Around that time, my Wing Chun Instructor, Sifu Francis Fong, wrote a Wing Chun curriculum. Up until that point, Sifu had allowed the people he certified to write their own curriculums. I took what I had written up prior to that as “Wing Chun”, and re-named it “JKD Trapping”. I had created a training progression for trapping that had been very successful for my students. I taught seven basic trapping combinations from a high reference point, and at every subsequent level, taught entries to those seven basics. Today, I have seven entries throughout my curriculum, so seven entries times seven basics is forty-nine techniques. Then there are two leads, so we have have ninety-eight techniques. Then we can throw training modifiers (a Sayoc Term) in the mix, such as boxing gloves, and we have one hundred ninety-six techniques, and so on. All of that is based on seven basics that are present at all times in the progression, and I can help my students avoid knowing hundreds of trapping combinations that can only be pulled off from a high reference point.That incarnation of the curriculum remained until late 2016. At that point, I moved to my current curriculum. In my current curriculum, there are seven levels of Jun Fan Gung Fu. Earning required levels in the style of Jun Fan qualifies candidates to test toearn phase certification in the process and philosophy of Jeet Kune Do.
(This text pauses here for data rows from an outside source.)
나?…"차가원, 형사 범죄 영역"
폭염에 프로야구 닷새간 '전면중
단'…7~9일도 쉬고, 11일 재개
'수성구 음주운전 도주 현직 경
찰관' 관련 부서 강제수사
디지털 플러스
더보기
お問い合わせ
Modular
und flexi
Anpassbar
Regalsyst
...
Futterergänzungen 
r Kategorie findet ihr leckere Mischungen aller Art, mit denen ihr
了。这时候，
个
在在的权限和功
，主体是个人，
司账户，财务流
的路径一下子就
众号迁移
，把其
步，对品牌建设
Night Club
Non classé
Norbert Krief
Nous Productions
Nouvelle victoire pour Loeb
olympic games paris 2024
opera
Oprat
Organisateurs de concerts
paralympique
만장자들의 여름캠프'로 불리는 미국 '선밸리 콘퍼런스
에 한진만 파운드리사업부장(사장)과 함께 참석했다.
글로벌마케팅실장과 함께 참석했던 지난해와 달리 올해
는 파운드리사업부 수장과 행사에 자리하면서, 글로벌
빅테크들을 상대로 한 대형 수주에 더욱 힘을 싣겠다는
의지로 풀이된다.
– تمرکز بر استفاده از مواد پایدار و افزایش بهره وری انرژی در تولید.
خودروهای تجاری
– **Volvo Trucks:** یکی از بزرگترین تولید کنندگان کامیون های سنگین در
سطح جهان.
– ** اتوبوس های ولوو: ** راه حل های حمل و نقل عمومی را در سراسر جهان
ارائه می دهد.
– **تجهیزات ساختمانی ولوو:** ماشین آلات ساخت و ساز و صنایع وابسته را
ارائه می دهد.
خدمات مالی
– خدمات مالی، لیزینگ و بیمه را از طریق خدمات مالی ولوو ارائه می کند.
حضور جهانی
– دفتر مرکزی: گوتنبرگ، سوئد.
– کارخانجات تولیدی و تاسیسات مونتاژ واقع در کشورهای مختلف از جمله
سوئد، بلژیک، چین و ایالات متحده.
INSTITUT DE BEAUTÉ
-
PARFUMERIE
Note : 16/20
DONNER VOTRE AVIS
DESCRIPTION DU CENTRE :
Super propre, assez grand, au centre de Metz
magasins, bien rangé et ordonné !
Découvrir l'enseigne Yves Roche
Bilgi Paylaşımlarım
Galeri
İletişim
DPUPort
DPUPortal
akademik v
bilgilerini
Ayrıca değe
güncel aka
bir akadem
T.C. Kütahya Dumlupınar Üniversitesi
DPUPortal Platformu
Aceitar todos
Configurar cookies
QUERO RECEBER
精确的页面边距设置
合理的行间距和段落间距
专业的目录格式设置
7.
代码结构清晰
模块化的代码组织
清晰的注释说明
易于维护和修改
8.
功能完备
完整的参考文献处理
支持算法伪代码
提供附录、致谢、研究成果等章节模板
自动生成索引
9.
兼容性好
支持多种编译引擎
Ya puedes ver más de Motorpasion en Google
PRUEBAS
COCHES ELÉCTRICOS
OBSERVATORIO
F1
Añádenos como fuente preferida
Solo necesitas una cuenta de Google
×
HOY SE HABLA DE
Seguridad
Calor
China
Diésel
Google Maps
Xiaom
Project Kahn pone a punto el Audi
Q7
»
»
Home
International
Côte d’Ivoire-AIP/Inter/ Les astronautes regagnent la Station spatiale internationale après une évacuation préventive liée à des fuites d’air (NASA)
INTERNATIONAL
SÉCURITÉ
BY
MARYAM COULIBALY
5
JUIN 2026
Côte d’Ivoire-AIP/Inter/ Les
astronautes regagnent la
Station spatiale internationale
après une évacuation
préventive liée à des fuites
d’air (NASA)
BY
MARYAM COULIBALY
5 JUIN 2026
For example, students must have completed Jun Fan Levels One and Two to be eligible to test JKD Phase One.My Jun Fan Levels have the set techniques required at each level. The JKD tests are more about sparring, performance, research, and bringing in answers each candidate discovered in his/her own preparation for the examination. I am pleased with the current version of my curriculum, and my students seem to be as well. However, they know that I reserve the right to make changes at any time based on their needs, or my need to update the curriculum based on my own growth and development.

I earned my Jun Fan/JKD Instructorship from Sifu Inosanto in 2008. The last decade has been filled with learning. With no ego, I am a far better instructor now than I was in 2011, and frankly, there would be a problem if I were not. My instructors, colleagues, and students have all brought about meaningful changes in my martial arts DNA. If I don’t pass the benefits of those meaningful changes onto my students, than I am not embracing the JKD spirit. My teaching journey from 2011 until now has equipped me with the tools necessary and forged me into the person I am, able to write my current curriculum. That is not just the JKD spirit, it is JKD.